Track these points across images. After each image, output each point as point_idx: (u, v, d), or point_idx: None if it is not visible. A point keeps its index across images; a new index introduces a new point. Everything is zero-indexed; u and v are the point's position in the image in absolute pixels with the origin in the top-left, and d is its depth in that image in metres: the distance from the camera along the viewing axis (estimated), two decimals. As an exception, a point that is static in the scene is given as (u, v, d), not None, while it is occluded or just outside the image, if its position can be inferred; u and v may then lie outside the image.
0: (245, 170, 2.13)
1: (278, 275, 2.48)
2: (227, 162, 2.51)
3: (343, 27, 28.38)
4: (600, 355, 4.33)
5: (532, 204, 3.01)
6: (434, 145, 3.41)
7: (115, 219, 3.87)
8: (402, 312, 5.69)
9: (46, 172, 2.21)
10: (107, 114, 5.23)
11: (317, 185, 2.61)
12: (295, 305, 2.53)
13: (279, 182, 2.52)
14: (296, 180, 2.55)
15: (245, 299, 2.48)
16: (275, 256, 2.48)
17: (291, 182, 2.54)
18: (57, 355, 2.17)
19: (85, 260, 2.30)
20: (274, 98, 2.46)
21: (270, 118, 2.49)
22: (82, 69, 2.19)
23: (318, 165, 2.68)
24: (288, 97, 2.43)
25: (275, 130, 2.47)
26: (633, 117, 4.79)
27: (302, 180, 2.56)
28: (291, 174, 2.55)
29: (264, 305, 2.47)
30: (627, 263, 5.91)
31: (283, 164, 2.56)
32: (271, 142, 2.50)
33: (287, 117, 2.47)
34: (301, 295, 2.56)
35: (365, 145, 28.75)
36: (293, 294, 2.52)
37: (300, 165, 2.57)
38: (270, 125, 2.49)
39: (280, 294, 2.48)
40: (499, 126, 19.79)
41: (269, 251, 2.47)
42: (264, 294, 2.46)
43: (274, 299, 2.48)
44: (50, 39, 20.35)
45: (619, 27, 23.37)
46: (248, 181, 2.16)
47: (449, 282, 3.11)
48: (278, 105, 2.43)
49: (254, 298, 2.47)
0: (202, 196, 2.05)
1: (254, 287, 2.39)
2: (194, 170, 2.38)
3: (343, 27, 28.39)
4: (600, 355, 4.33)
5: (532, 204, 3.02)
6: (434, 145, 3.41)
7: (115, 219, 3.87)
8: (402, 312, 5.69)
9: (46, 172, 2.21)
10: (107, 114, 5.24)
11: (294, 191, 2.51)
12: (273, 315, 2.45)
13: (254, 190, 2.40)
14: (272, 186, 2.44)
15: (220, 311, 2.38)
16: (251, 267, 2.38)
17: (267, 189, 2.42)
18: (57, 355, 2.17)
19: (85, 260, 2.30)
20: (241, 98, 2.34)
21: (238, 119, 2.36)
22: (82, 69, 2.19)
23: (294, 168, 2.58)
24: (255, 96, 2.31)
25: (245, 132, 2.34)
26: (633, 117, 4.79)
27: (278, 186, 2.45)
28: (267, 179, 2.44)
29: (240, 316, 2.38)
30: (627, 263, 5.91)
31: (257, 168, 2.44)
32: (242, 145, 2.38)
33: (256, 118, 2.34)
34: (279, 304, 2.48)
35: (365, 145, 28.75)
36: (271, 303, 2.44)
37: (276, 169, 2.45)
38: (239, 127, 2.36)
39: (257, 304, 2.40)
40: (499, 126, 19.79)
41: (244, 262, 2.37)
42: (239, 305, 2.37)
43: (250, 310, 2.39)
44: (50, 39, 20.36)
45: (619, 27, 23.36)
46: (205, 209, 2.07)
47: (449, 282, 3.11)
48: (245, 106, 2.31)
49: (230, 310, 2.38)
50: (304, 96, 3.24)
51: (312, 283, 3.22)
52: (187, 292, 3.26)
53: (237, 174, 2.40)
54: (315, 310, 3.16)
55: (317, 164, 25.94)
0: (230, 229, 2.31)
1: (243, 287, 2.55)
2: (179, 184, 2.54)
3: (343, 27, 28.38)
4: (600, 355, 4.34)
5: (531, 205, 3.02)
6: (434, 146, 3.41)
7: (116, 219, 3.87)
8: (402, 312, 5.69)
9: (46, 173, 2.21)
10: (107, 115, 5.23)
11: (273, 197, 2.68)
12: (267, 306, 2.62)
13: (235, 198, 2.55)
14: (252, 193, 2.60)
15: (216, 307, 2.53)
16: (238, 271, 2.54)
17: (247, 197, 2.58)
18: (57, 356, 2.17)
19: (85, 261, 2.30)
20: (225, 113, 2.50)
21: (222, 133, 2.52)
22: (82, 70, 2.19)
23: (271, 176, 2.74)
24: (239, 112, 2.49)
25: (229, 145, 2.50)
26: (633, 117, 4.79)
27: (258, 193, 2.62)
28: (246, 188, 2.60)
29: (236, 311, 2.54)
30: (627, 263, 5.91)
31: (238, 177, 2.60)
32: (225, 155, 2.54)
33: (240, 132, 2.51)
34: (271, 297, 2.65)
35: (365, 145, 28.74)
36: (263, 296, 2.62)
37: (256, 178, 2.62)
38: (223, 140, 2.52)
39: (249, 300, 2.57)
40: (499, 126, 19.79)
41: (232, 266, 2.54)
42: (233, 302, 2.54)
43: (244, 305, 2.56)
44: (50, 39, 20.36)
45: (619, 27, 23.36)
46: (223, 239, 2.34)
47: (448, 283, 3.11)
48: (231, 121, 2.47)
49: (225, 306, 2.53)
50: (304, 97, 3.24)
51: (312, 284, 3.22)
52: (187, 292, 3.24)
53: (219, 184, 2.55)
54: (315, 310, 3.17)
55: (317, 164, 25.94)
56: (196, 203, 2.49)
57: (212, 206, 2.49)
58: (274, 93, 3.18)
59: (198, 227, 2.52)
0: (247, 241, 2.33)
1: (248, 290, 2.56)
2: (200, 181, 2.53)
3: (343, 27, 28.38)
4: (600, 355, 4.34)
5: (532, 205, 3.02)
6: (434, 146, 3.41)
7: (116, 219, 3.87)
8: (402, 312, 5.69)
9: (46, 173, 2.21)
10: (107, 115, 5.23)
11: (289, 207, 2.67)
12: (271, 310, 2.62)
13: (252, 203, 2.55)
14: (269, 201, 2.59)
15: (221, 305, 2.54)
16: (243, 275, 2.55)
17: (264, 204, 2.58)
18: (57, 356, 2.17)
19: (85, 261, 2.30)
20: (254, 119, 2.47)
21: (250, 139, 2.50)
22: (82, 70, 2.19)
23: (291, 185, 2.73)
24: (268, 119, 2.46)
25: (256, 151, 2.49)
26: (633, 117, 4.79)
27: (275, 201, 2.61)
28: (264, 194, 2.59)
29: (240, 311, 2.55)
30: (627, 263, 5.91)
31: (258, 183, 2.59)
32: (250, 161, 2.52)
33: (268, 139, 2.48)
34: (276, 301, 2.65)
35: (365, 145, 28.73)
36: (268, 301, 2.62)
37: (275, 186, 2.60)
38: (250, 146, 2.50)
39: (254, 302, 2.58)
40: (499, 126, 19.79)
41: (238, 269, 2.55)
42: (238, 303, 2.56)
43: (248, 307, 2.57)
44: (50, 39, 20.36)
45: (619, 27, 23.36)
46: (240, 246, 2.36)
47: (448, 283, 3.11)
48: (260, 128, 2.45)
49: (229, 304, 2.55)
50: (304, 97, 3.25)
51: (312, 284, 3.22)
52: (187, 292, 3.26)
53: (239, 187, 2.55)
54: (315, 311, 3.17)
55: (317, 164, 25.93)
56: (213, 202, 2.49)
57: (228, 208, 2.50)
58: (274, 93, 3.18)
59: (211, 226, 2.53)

• • • •

**Exercise prompt:**
Transcribe the listing so that each line matches exactly.

**The answer:**
Track these points across images. After each image, output each point as point_idx: (u, v, d), or point_idx: None if it is not visible. A point keeps its index across images; a new index introduces a new point. Everything is zero-indexed; u and v are the point's position in the image in absolute pixels with the origin in the top-left, and d is its depth in that image in metres: the distance from the camera along the viewing axis (estimated), two decimals. As an exception, a point that is static in the scene is given as (u, v, d), not None, while it is occluded or just outside the image, if its position can be inferred; u and v may then lie outside the image.
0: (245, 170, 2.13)
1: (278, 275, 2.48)
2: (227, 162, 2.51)
3: (343, 27, 28.38)
4: (600, 355, 4.33)
5: (532, 204, 3.01)
6: (434, 145, 3.41)
7: (115, 219, 3.87)
8: (402, 312, 5.69)
9: (46, 172, 2.21)
10: (107, 114, 5.23)
11: (317, 185, 2.61)
12: (295, 305, 2.53)
13: (279, 182, 2.52)
14: (296, 180, 2.55)
15: (245, 299, 2.48)
16: (275, 256, 2.48)
17: (291, 182, 2.54)
18: (57, 355, 2.17)
19: (85, 260, 2.30)
20: (274, 98, 2.46)
21: (270, 118, 2.49)
22: (82, 69, 2.19)
23: (318, 165, 2.68)
24: (288, 97, 2.43)
25: (275, 130, 2.47)
26: (633, 117, 4.79)
27: (302, 180, 2.56)
28: (291, 174, 2.55)
29: (264, 305, 2.47)
30: (627, 263, 5.91)
31: (283, 164, 2.56)
32: (271, 142, 2.50)
33: (287, 117, 2.47)
34: (301, 295, 2.56)
35: (365, 145, 28.75)
36: (293, 294, 2.52)
37: (300, 165, 2.57)
38: (270, 125, 2.49)
39: (280, 294, 2.48)
40: (499, 126, 19.79)
41: (269, 251, 2.47)
42: (264, 294, 2.46)
43: (274, 299, 2.48)
44: (50, 39, 20.35)
45: (619, 27, 23.37)
46: (248, 181, 2.16)
47: (449, 282, 3.11)
48: (278, 105, 2.43)
49: (254, 298, 2.47)
0: (202, 196, 2.05)
1: (254, 287, 2.39)
2: (194, 170, 2.38)
3: (343, 27, 28.39)
4: (600, 355, 4.33)
5: (532, 204, 3.02)
6: (434, 145, 3.41)
7: (115, 219, 3.87)
8: (402, 312, 5.69)
9: (46, 172, 2.21)
10: (107, 114, 5.24)
11: (294, 191, 2.51)
12: (273, 315, 2.45)
13: (254, 190, 2.40)
14: (272, 186, 2.44)
15: (220, 311, 2.38)
16: (251, 267, 2.38)
17: (267, 189, 2.42)
18: (57, 355, 2.17)
19: (85, 260, 2.30)
20: (241, 98, 2.34)
21: (238, 119, 2.36)
22: (82, 69, 2.19)
23: (294, 168, 2.58)
24: (255, 96, 2.31)
25: (245, 132, 2.34)
26: (633, 117, 4.79)
27: (278, 186, 2.45)
28: (267, 179, 2.44)
29: (240, 316, 2.38)
30: (627, 263, 5.91)
31: (257, 168, 2.44)
32: (242, 145, 2.38)
33: (256, 118, 2.34)
34: (279, 304, 2.48)
35: (365, 145, 28.75)
36: (271, 303, 2.44)
37: (276, 169, 2.45)
38: (239, 127, 2.36)
39: (257, 304, 2.40)
40: (499, 126, 19.79)
41: (244, 262, 2.37)
42: (239, 305, 2.37)
43: (250, 310, 2.39)
44: (50, 39, 20.36)
45: (619, 27, 23.36)
46: (205, 209, 2.07)
47: (449, 282, 3.11)
48: (245, 106, 2.31)
49: (230, 310, 2.38)
50: (304, 96, 3.24)
51: (312, 283, 3.22)
52: (187, 292, 3.26)
53: (237, 174, 2.40)
54: (315, 310, 3.16)
55: (317, 164, 25.94)
0: (230, 229, 2.31)
1: (243, 287, 2.55)
2: (179, 184, 2.54)
3: (343, 27, 28.38)
4: (600, 355, 4.34)
5: (531, 205, 3.02)
6: (434, 146, 3.41)
7: (116, 219, 3.87)
8: (402, 312, 5.69)
9: (46, 173, 2.21)
10: (107, 115, 5.23)
11: (273, 197, 2.68)
12: (267, 306, 2.62)
13: (235, 198, 2.55)
14: (252, 193, 2.60)
15: (216, 307, 2.53)
16: (238, 271, 2.54)
17: (247, 197, 2.58)
18: (57, 356, 2.17)
19: (85, 261, 2.30)
20: (225, 113, 2.50)
21: (222, 133, 2.52)
22: (82, 70, 2.19)
23: (271, 176, 2.74)
24: (239, 112, 2.49)
25: (229, 145, 2.50)
26: (633, 117, 4.79)
27: (258, 193, 2.62)
28: (246, 188, 2.60)
29: (236, 311, 2.54)
30: (627, 263, 5.91)
31: (238, 177, 2.60)
32: (225, 155, 2.54)
33: (240, 132, 2.51)
34: (271, 297, 2.65)
35: (365, 145, 28.74)
36: (263, 296, 2.62)
37: (256, 178, 2.62)
38: (223, 140, 2.52)
39: (249, 300, 2.57)
40: (499, 126, 19.79)
41: (232, 266, 2.54)
42: (233, 302, 2.54)
43: (244, 305, 2.56)
44: (50, 39, 20.36)
45: (619, 27, 23.36)
46: (223, 239, 2.34)
47: (448, 283, 3.11)
48: (231, 121, 2.47)
49: (225, 306, 2.53)
50: (304, 97, 3.24)
51: (312, 284, 3.22)
52: (187, 292, 3.24)
53: (219, 184, 2.55)
54: (315, 310, 3.17)
55: (317, 164, 25.94)
56: (196, 203, 2.49)
57: (212, 206, 2.49)
58: (274, 93, 3.18)
59: (198, 227, 2.52)
0: (247, 241, 2.33)
1: (248, 290, 2.56)
2: (200, 181, 2.53)
3: (343, 27, 28.38)
4: (600, 355, 4.34)
5: (532, 205, 3.02)
6: (434, 146, 3.41)
7: (116, 219, 3.87)
8: (402, 312, 5.69)
9: (46, 173, 2.21)
10: (107, 115, 5.23)
11: (289, 207, 2.67)
12: (271, 310, 2.62)
13: (252, 203, 2.55)
14: (269, 201, 2.59)
15: (221, 305, 2.54)
16: (243, 275, 2.55)
17: (264, 204, 2.58)
18: (57, 356, 2.17)
19: (85, 261, 2.30)
20: (254, 119, 2.47)
21: (250, 139, 2.50)
22: (82, 70, 2.19)
23: (291, 185, 2.73)
24: (268, 119, 2.46)
25: (256, 151, 2.49)
26: (633, 117, 4.79)
27: (275, 201, 2.61)
28: (264, 194, 2.59)
29: (240, 311, 2.55)
30: (627, 263, 5.91)
31: (258, 183, 2.59)
32: (250, 161, 2.52)
33: (268, 139, 2.48)
34: (276, 301, 2.65)
35: (365, 145, 28.73)
36: (268, 301, 2.62)
37: (275, 186, 2.60)
38: (250, 146, 2.50)
39: (254, 302, 2.58)
40: (499, 126, 19.79)
41: (238, 269, 2.55)
42: (238, 303, 2.56)
43: (248, 307, 2.57)
44: (50, 39, 20.36)
45: (619, 27, 23.36)
46: (240, 246, 2.36)
47: (448, 283, 3.11)
48: (260, 128, 2.45)
49: (229, 304, 2.55)
50: (304, 97, 3.25)
51: (312, 284, 3.22)
52: (187, 292, 3.26)
53: (239, 187, 2.55)
54: (315, 311, 3.17)
55: (317, 164, 25.93)
56: (213, 202, 2.49)
57: (228, 208, 2.50)
58: (274, 93, 3.18)
59: (211, 226, 2.53)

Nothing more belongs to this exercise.